The residual oil after waterflood which is target of Nanofluid injection process is believed filling the smaller pores, as a continuous film over rock surfaces and as a larger packet of oil trapped and surrounded by water (Anderson 1987). The injection of Nanofluid into core samples can improve oil recovery by alteration of wettability from oil-wet to water-wet condition

The combined effects of wettability and interfacial tension cause the wetting fluid to be simultaneously imbibed into a capillary tube. Interfacial tension controlled the curvature of the oil–water interface and the value of capillary pressure. In addition, wettability governed the direction of capillary pressure. Therefore, it is ideal to increase capillary pressure value and reverse its direction by wettability alteration in carbonate reservoirs. According to results of interfacial tension and contact angle, when Nanoparticles are introduced to the porous media, some of them may adsorb on the rock surface, reverse wettability to water-wet condition and others may adsorb at the oil–water interface and increase interfacial tension and consequently capillary pressure. Capillary pressure which is negative in oil-wet condition increases with an increase in interfacial tension. However, it can be changed from negative to positive value after altering the wetting state of the rock surface which then leads to stronger imbibition of water in small pores. In fact, during waterflooding, small pores remain upswept due to oil-wet wettability and high capillary pressure. In the case of small pores, capillary pressure hinders entrance of wetting phase into pores. However, when Nanoparticles are adsorbed on surface of pore throat, alteration of rock wettability to water-wet condition reverse the direction of capillary force and cause strong imbibition of wetting phase into small pores and depleted them (Yu et al. 2008).

Conclusions

In this work, we present results of SiO2 Nanofluids’ impact on enhanced oil recovery during coreflood experiments on oil-wet carbonate samples.
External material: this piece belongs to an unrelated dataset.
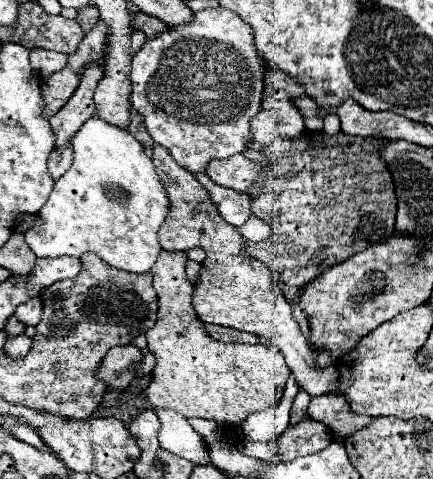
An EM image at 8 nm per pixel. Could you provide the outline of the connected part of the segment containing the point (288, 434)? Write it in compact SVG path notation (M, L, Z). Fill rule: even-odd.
M307 416L297 424L289 424L285 432L277 438L279 462L287 462L307 454L317 454L329 442L333 442L333 430L327 424Z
Based on the obtained results the following conclusions can be drawn:

  1. 1.

    SiO2 Nanoparticles are wettability modifiers for carbonate systems, and they can change the wettability of carbonate rocks from strongly oil-wet to strongly water-wet condition.

  2. 2.

    Wettability change by adsorption of Nanoparticles on the rock surface is a fast process, requiring a period of at least 1 h.

  3. 3.

    Use of these Nanoparticles in flooding tests revealed the strong capability of these new agents for oil recovery from carbonate hydrocarbon reservoirs. The mechanism of oil recovery by selected Nanofluid during Nanofluid flooding and after aging of Nanofluid attributed to wettability alteration.